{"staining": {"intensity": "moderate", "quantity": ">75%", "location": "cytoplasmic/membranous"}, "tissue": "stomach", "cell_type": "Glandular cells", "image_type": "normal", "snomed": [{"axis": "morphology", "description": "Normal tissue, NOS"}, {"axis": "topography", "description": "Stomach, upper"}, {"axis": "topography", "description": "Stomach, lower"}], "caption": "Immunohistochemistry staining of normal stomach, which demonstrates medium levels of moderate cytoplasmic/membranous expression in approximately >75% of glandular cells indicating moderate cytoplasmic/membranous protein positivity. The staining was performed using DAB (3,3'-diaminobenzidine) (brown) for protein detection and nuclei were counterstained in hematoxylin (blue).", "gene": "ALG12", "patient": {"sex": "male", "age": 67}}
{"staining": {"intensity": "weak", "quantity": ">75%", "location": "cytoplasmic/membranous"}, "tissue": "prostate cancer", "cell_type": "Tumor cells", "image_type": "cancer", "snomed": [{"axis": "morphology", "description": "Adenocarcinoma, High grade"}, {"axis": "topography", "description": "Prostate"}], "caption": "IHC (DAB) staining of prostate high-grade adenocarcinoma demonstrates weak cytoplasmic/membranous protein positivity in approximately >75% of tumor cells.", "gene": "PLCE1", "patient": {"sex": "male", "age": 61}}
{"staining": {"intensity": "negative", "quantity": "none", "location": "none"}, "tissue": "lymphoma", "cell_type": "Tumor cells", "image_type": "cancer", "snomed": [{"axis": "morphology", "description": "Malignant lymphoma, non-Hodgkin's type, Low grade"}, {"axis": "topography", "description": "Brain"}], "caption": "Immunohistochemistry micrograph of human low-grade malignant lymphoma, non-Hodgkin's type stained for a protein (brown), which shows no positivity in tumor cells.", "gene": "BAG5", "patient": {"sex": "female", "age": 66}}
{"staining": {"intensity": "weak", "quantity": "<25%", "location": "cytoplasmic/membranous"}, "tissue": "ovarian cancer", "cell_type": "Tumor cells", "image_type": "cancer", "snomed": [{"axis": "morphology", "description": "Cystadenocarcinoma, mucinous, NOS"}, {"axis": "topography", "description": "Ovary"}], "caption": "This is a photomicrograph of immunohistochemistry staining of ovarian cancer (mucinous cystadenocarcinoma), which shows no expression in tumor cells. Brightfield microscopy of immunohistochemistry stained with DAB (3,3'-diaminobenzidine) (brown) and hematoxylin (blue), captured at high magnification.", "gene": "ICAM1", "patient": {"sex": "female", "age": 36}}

----------

Your task is to retype the whole listing, keeping every word exactly as it is.

{"staining": {"intensity": "moderate", "quantity": ">75%", "location": "cytoplasmic/membranous"}, "tissue": "stomach", "cell_type": "Glandular cells", "image_type": "normal", "snomed": [{"axis": "morphology", "description": "Normal tissue, NOS"}, {"axis": "topography", "description": "Stomach, upper"}, {"axis": "topography", "description": "Stomach, lower"}], "caption": "Immunohistochemistry staining of normal stomach, which demonstrates medium levels of moderate cytoplasmic/membranous expression in approximately >75% of glandular cells indicating moderate cytoplasmic/membranous protein positivity. The staining was performed using DAB (3,3'-diaminobenzidine) (brown) for protein detection and nuclei were counterstained in hematoxylin (blue).", "gene": "ALG12", "patient": {"sex": "male", "age": 67}}
{"staining": {"intensity": "weak", "quantity": ">75%", "location": "cytoplasmic/membranous"}, "tissue": "prostate cancer", "cell_type": "Tumor cells", "image_type": "cancer", "snomed": [{"axis": "morphology", "description": "Adenocarcinoma, High grade"}, {"axis": "topography", "description": "Prostate"}], "caption": "IHC (DAB) staining of prostate high-grade adenocarcinoma demonstrates weak cytoplasmic/membranous protein positivity in approximately >75% of tumor cells.", "gene": "PLCE1", "patient": {"sex": "male", "age": 61}}
{"staining": {"intensity": "negative", "quantity": "none", "location": "none"}, "tissue": "lymphoma", "cell_type": "Tumor cells", "image_type": "cancer", "snomed": [{"axis": "morphology", "description": "Malignant lymphoma, non-Hodgkin's type, Low grade"}, {"axis": "topography", "description": "Brain"}], "caption": "Immunohistochemistry micrograph of human low-grade malignant lymphoma, non-Hodgkin's type stained for a protein (brown), which shows no positivity in tumor cells.", "gene": "BAG5", "patient": {"sex": "female", "age": 66}}
{"staining": {"intensity": "weak", "quantity": "<25%", "location": "cytoplasmic/membranous"}, "tissue": "ovarian cancer", "cell_type": "Tumor cells", "image_type": "cancer", "snomed": [{"axis": "morphology", "description": "Cystadenocarcinoma, mucinous, NOS"}, {"axis": "topography", "description": "Ovary"}], "caption": "This is a photomicrograph of immunohistochemistry staining of ovarian cancer (mucinous cystadenocarcinoma), which shows no expression in tumor cells. Brightfield microscopy of immunohistochemistry stained with DAB (3,3'-diaminobenzidine) (brown) and hematoxylin (blue), captured at high magnification.", "gene": "ICAM1", "patient": {"sex": "female", "age": 36}}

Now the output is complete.